--- EXCERPTED PASSAGE ---
········

Blanca Luz Brum (31 May 1906, Pan de Azúcar, Maldonado - 7 August 1985, Santiago, Chile) was a writer, journalist, poet and artist from Uruguay.

Biography 
Brum was born on 31 May 1906 in Pan de Azúcar. Her family included her uncle, Balthazar Brum, a former president of Uruguay.

Family and relationships 

Much of Brum's reputation as a writer and artist was over-shadowed by her relationships. She was married several times: her first husband was the Peruvian poet, :es:Juan Parra del Riego. Riego kidnapped her from a convent and they married when she was 17; he died of tuberculosis three years later, leaving her with a young son. 

She married the Mexican painter, David Alfaro Siqueiros, who she met in May 1929. The couple lived in Los Angeles for a time. They married in 1932, but separated in 1933, whilst living in Montevideo. Whilst Siqueiros was imprisoned in 1930, she kept him supplied with artists materials. During this period, Brum wrote him many letters which were later published as Penitenciaría-Niño Perdido. Pablo Neruda claimed to have been her lover during this time.

········

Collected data
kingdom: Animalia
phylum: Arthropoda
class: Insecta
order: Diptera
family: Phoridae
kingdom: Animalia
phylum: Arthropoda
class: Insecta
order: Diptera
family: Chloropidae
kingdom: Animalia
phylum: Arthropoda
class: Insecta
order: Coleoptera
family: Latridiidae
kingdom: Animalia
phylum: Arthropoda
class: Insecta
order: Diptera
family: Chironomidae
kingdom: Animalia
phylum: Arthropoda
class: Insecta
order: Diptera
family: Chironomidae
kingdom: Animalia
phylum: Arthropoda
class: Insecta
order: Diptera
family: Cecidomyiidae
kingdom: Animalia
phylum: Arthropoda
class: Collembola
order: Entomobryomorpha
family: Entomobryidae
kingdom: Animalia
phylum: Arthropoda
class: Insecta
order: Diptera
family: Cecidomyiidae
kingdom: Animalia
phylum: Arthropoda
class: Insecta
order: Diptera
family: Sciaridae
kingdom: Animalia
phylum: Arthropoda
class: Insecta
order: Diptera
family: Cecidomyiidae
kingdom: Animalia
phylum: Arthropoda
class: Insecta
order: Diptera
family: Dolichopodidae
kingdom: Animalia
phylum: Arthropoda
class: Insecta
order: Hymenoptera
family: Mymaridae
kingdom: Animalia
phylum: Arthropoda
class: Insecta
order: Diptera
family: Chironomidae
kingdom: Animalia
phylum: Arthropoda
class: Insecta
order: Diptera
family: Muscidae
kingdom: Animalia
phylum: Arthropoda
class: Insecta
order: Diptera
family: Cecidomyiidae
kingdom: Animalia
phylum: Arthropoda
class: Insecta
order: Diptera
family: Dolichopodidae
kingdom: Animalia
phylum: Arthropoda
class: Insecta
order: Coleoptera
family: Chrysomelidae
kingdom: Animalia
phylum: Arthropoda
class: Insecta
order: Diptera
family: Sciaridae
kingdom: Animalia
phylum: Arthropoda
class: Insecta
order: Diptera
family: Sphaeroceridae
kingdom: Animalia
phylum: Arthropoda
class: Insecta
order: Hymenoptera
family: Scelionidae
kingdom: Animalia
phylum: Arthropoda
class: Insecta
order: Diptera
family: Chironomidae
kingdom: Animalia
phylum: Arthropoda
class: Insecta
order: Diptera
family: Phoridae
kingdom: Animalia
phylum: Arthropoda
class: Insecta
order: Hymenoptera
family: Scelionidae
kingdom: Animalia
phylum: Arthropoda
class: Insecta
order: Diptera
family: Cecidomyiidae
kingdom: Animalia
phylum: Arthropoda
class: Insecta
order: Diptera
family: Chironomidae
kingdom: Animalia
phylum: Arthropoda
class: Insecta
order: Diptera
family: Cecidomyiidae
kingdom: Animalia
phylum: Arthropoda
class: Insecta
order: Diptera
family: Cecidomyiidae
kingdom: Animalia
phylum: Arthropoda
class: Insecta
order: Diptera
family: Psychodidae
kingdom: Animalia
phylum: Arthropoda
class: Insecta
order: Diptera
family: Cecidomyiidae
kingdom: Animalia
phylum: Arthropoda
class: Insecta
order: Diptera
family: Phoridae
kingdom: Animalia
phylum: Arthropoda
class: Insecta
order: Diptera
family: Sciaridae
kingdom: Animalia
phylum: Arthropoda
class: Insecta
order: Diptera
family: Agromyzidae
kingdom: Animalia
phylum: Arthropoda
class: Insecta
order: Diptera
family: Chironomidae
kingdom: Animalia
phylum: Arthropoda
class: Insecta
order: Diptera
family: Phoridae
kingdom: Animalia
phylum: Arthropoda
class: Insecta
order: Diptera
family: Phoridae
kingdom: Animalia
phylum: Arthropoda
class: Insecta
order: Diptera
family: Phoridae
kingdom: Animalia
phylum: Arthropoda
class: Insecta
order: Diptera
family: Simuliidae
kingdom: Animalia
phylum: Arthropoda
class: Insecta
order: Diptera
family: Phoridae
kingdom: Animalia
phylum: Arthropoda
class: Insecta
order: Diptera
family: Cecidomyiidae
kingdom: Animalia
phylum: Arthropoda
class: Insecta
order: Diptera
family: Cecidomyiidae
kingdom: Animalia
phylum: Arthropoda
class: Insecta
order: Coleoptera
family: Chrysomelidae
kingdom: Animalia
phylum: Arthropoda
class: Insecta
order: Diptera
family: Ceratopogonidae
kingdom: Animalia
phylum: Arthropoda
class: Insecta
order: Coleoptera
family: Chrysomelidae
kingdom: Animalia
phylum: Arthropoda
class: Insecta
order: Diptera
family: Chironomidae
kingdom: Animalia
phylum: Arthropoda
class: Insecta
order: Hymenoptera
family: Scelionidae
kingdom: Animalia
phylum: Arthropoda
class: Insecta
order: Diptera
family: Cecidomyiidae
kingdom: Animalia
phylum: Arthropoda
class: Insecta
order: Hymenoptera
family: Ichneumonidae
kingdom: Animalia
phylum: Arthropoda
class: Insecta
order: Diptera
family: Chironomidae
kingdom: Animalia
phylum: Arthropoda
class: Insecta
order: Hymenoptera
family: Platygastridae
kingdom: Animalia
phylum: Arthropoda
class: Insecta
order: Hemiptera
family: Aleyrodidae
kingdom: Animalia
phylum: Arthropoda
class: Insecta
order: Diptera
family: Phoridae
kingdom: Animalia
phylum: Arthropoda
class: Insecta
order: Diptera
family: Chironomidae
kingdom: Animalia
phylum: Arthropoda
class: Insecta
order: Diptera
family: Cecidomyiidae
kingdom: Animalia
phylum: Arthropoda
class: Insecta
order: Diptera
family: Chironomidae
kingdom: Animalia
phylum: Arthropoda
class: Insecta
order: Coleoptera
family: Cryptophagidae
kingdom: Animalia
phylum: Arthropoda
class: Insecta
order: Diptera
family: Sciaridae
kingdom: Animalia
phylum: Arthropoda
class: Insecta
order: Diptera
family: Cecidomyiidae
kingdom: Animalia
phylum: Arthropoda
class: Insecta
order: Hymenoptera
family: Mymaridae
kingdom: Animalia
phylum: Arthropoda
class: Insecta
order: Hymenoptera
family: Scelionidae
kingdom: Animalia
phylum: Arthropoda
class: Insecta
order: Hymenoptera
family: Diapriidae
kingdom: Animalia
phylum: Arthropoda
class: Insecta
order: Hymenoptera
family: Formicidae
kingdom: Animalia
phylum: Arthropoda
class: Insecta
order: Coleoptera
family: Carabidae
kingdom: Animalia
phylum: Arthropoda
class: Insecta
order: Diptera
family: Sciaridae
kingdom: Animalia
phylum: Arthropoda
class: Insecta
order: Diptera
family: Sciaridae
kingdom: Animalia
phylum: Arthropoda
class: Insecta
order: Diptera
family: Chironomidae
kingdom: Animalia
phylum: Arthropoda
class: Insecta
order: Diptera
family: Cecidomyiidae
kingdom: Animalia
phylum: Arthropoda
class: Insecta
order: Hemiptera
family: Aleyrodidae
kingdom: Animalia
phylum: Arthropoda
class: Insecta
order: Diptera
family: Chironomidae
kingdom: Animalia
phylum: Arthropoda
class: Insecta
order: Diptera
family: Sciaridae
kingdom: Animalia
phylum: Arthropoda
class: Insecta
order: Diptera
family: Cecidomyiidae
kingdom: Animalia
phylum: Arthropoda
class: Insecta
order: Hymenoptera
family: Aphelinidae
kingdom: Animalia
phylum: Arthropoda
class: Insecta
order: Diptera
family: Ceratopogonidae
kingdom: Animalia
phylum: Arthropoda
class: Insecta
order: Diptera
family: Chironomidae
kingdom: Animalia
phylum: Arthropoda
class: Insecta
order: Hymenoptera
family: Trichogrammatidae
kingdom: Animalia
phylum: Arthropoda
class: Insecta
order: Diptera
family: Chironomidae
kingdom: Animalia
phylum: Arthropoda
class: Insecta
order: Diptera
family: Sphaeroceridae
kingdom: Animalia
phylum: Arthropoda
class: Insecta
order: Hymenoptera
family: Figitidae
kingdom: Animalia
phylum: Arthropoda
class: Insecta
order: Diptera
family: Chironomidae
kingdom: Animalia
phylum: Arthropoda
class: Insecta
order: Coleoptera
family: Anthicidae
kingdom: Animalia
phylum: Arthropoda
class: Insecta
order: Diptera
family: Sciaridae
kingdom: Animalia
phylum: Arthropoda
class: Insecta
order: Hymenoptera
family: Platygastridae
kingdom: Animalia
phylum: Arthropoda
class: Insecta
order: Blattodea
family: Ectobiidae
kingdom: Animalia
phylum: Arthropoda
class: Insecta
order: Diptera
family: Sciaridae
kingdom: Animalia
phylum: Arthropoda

········

--- TASK 1 ---
In the Blanca Luz Brum text, list every person it names other than Blanca Luz Brum herself.
--- TASK 2 ---
Write out the part of the Blanca Luz Brum text from "Much of Brum's" to "a young son.".

--- EXPECTED OUTPUT 1 ---
Balthazar Brum
Juan Parra del Riego
David Alfaro Siqueiros
Pablo Neruda

--- EXPECTED OUTPUT 2 ---
Much of Brum's reputation as a writer and artist was over-shadowed by her relationships. She was married several times: her first husband was the Peruvian poet, :es:Juan Parra del Riego. Riego kidnapped her from a convent and they married when she was 17; he died of tuberculosis three years later, leaving her with a young son.